L'esagerazione rappresenta lo stato d'animo, la malinconia di sapere che c'era e non c'è più. E' vero: Mou è arrivato a Londra nel momento più alto della storia contemporanea della città. I giornali scrivevano così: la rincorsa su New York, qual è la città più importante del pianeta? Londra è la carta velina: quanto le è piaciuto fare l'anti New York. Per dieci anni non ha fallito niente: il boom inarrestabile del mercato immobiliare, il grande affare delle Olimpiadi, la nuova immagine da città chic, la calata dei nuovi ricchi pronti a comprarsi tutto. “Il parco giochi del pianeta”, l'avevano chiamata. E tutti a raccontare il derby con l'altra parte dell'Atlantico. New York, quindi. Manhattan. Tre anni di corsa, con la City a pompare denaro e con il pallone a fare da specchio della società, con i soldi di Abramovich, quelli della Emirates che sponsorizza l'Arsenal, quelli della Bear Stearns che dominava il Tottenham, quelli di Al Fayed per il povero Fulham. Una vita a mille all'ora con José davanti a tutti. Sembrava una destinazione ovvia, una relazione simbiotica. Londra e Mou, cioè arrogante lei e arrogante lui, fica lei e fico lui, bella lei, bella lui. Lei aveva bisogno di lui e lui di lei.

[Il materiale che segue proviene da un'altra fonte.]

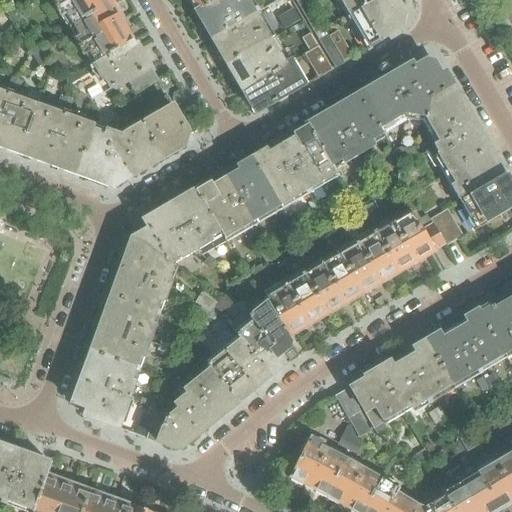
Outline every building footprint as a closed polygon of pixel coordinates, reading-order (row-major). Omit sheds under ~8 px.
[(15,8),(10,0),(3,0),(0,2),(6,13),(15,8)] [(112,4),(109,0),(56,0),(58,1),(54,4),(63,20),(67,18),(73,27),(112,4)] [(191,0),(198,12),(218,0),(191,0)] [(270,41),(255,15),(246,0),(218,0),(198,12),(196,13),(227,66),(270,41)] [(261,10),(275,2),(273,0),(259,0),(256,2),(261,10)] [(311,6),(307,0),(294,0),(301,11),(311,6)] [(400,28),(404,17),(396,5),(400,3),(398,0),(340,0),(353,21),(369,49),(389,37),(388,36),(400,28)] [(134,43),(127,30),(124,32),(116,19),(119,17),(112,4),(73,27),(80,38),(75,41),(85,57),(89,54),(95,66),(134,43)] [(320,22),(311,6),(301,11),(315,34),(324,29),(319,22),(320,22)] [(41,44),(34,33),(25,39),(32,50),(41,44)] [(344,64),(328,37),(327,35),(318,40),(335,69),(344,64)] [(318,48),(311,36),(305,40),(311,51),(318,48)] [(255,115),(304,87),(289,64),(286,67),(270,41),(227,66),(255,115)] [(150,70),(137,47),(134,43),(95,66),(93,67),(103,86),(106,84),(110,90),(114,91),(129,82),(150,70)] [(318,48),(311,51),(308,53),(322,76),(331,71),(318,47),(318,48)] [(52,74),(36,49),(30,52),(41,70),(52,74)] [(432,99),(452,87),(445,76),(444,75),(443,76),(438,67),(434,66),(433,64),(426,63),(425,63),(421,62),(412,68),(412,67),(410,66),(359,96),(379,130),(402,116),(425,118),(432,99)] [(136,94),(157,81),(150,70),(129,82),(136,94)] [(13,89),(17,80),(12,78),(8,87),(13,89)] [(18,92),(22,83),(17,80),(13,89),(18,92)] [(445,178),(490,151),(452,87),(432,99),(425,118),(440,144),(434,148),(426,153),(435,168),(438,166),(445,178)] [(0,148),(19,155),(37,108),(0,94),(0,148)] [(371,143),(382,136),(379,130),(359,96),(305,128),(306,129),(327,165),(332,173),(374,148),(371,143)] [(188,134),(173,109),(168,100),(158,106),(163,114),(140,128),(160,162),(184,148),(188,134)] [(75,176),(92,128),(37,108),(19,155),(75,176)] [(129,180),(109,144),(112,135),(92,128),(75,176),(109,188),(109,187),(114,189),(129,180)] [(160,162),(140,128),(122,138),(112,135),(109,144),(129,180),(160,162)] [(277,205),(327,176),(332,173),(327,165),(306,129),(294,136),(296,140),(268,157),(265,153),(252,161),(277,205)] [(418,157),(412,147),(411,150),(410,154),(407,154),(405,165),(414,160),(418,157)] [(400,148),(391,153),(398,165),(401,152),(399,152),(400,148)] [(401,152),(398,165),(400,168),(405,165),(407,154),(410,154),(411,150),(400,148),(399,152),(401,152)] [(511,208),(511,189),(490,151),(445,178),(460,204),(476,230),(511,208)] [(223,237),(277,205),(252,161),(239,169),(241,172),(212,189),(210,185),(198,193),(223,237)] [(376,173),(370,161),(364,165),(371,176),(376,173)] [(371,176),(364,165),(359,168),(365,179),(371,176)] [(415,195),(400,170),(395,187),(404,202),(415,195)] [(223,237),(198,193),(197,191),(145,222),(144,223),(149,231),(170,268),(223,237)] [(320,212),(313,201),(308,204),(314,216),(320,212)] [(433,252),(421,231),(411,214),(375,235),(397,273),(402,271),(405,271),(410,268),(411,265),(420,260),(422,261),(428,258),(428,255),(433,252)] [(397,273),(375,235),(365,218),(361,220),(371,238),(340,256),(362,294),(366,291),(369,292),(374,289),(375,286),(384,281),(387,282),(392,279),(393,276),(397,273)] [(330,237),(342,230),(338,223),(326,230),(330,237)] [(443,246),(432,226),(421,231),(433,252),(443,246)] [(161,315),(170,288),(163,286),(170,268),(149,231),(132,241),(111,297),(161,315)] [(274,259),(268,250),(265,244),(259,248),(268,263),(274,259)] [(279,256),(273,247),(268,250),(274,259),(279,256)] [(362,294),(340,256),(327,264),(305,277),(326,315),(330,312),(333,313),(338,310),(339,307),(348,302),(351,303),(356,300),(357,297),(362,294)] [(217,263),(210,257),(207,260),(214,267),(217,263)] [(214,267),(207,260),(203,264),(211,271),(214,267)] [(270,274),(263,264),(252,271),(258,282),(270,274)] [(326,315),(305,277),(269,299),(271,302),(292,337),(303,331),(303,328),(312,323),(315,324),(320,321),(321,318),(326,315)] [(217,304),(202,294),(196,303),(211,313),(217,304)] [(511,295),(507,298),(491,308),(489,305),(479,311),(505,354),(511,349),(511,295)] [(140,372),(150,347),(158,349),(157,351),(167,355),(170,345),(161,342),(162,339),(153,336),(161,315),(111,297),(91,354),(140,372)] [(290,345),(287,340),(292,337),(271,302),(253,316),(257,321),(237,337),(241,341),(271,378),(279,371),(280,365),(277,361),(289,351),(290,345)] [(505,354),(479,311),(465,319),(466,321),(440,337),(439,335),(426,342),(452,387),(506,356),(505,354)] [(271,378),(241,341),(209,368),(210,370),(238,404),(271,378)] [(452,387),(426,342),(414,350),(415,352),(391,366),(389,364),(378,371),(402,412),(411,407),(413,410),(452,387)] [(126,412),(131,400),(140,372),(91,354),(81,381),(73,403),(73,405),(87,410),(84,418),(118,430),(126,412)] [(183,381),(177,374),(178,373),(174,368),(170,372),(171,374),(180,384),(183,381)] [(238,404),(210,370),(183,391),(187,396),(172,408),(178,414),(173,418),(191,442),(238,404)] [(402,412),(378,371),(364,378),(366,380),(350,389),(375,428),(402,412)] [(180,384),(171,374),(167,377),(176,388),(180,384)] [(498,384),(493,375),(485,380),(490,389),(498,384)] [(12,382),(0,377),(0,386),(9,390),(12,382)] [(488,390),(482,379),(476,383),(482,393),(488,390)] [(369,432),(346,392),(336,398),(359,438),(369,432)] [(446,420),(439,408),(434,411),(440,423),(446,420)] [(159,445),(166,424),(162,422),(162,410),(155,409),(155,417),(146,440),(159,445)] [(440,423),(434,411),(428,414),(435,426),(440,423)] [(508,426),(503,416),(493,422),(499,432),(508,426)] [(191,442),(173,418),(166,424),(159,445),(175,451),(182,450),(191,442)] [(347,426),(337,445),(349,452),(356,439),(350,427),(347,426)] [(471,434),(459,441),(466,452),(478,446),(471,434)] [(327,500),(347,464),(327,453),(324,451),(326,447),(317,441),(310,438),(308,442),(306,441),(299,454),(302,456),(290,479),(291,480),(290,482),(301,487),(302,485),(316,492),(315,494),(327,500)] [(356,439),(349,452),(356,455),(363,442),(356,439)] [(34,511),(47,476),(51,465),(0,446),(0,500),(33,511),(34,511)] [(511,454),(509,451),(475,471),(499,511),(510,506),(509,504),(511,502),(511,454)] [(415,466),(425,459),(420,453),(410,460),(415,466)] [(365,511),(382,484),(347,464),(327,500),(337,506),(338,504),(351,511),(365,511)] [(499,511),(475,471),(441,491),(445,497),(444,498),(452,511),(499,511)] [(421,488),(416,472),(408,475),(412,491),(421,488)] [(82,511),(90,492),(47,476),(34,511),(33,511),(32,511),(82,511)] [(416,511),(418,509),(398,497),(400,494),(382,484),(365,511),(416,511)] [(131,511),(133,508),(90,492),(82,511),(131,511)] [(424,504),(426,495),(420,493),(418,503),(424,504)] [(452,511),(444,498),(427,507),(418,509),(416,511),(452,511)]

Adesso gli inglesi che raccontano il buio dell'anima britannica hanno paragonato il pallone a Canary Wharf. Si spengono le luci, si abbassa il volume. Il momento è il tramonto: la gente esce dagli uffici e va a farsi una birra. Andava, cioè. “Il giorno del crollo di Lehman Brothers è cambiato tutto”. Per il mondo del pallone il giorno in cui se ne è andato José è stato lo stesso, però se ne sono accorti adesso che torna da avversario amico. Viner ha aperto un'autostrada: da un mese e mezzo ogni opinionista che racconti il calcio inglese dice la stessa cosa, che lasciar andare Mourinho ha cambiato il calcio in peggio. Malinconia. “Non ci pensavamo allora. Ci sentivamo più bravi degli altri. Migliori dell'Italia, della Spagna, della Germania. E ora? Ora niente. Ora è il rimpianto e forse il destino. E' finita. Hanno contato quante volte i giornali scrissero il tre giugno 2004 questa frase su di lui: “E' una boccata di aria fresca in un mondo senza niente da dire”. Sono passati quattro anni e mezzo, sono arrivati 22 allenatori nuovi. Inglesi e stranieri. In tutto la stessa frase è stata scritta una sola volta.